*** RECORDS SHOWN Section Begins ***

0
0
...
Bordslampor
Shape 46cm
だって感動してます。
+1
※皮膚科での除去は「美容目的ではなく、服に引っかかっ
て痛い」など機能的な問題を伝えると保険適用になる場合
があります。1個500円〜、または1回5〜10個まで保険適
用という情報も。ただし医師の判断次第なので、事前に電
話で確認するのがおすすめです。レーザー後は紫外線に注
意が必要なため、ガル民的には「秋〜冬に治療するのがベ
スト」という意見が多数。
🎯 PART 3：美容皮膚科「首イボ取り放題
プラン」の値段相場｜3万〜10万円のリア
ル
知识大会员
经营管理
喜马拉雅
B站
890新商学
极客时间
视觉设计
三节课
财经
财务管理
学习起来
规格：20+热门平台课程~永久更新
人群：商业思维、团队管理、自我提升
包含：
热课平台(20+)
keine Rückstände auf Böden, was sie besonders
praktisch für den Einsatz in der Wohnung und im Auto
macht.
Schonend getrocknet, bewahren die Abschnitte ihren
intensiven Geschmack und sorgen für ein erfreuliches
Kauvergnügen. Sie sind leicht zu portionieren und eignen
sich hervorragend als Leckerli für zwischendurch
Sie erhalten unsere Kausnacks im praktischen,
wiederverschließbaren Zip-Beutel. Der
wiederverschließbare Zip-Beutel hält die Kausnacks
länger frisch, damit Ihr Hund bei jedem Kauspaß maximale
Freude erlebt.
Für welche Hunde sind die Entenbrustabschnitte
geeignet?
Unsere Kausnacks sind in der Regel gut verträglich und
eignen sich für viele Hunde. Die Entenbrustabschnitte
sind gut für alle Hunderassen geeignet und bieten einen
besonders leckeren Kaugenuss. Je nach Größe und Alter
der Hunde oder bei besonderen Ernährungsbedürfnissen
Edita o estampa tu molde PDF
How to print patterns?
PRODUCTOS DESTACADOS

*** RECORDS SHOWN Section Ends ***

→ **WORK TASK**
Look through the records for the string "Beutel". Copy every line that has it.

→ **TASK RESPONSE**
wiederverschließbaren Zip-Beutel. Der
wiederverschließbare Zip-Beutel hält die Kausnacks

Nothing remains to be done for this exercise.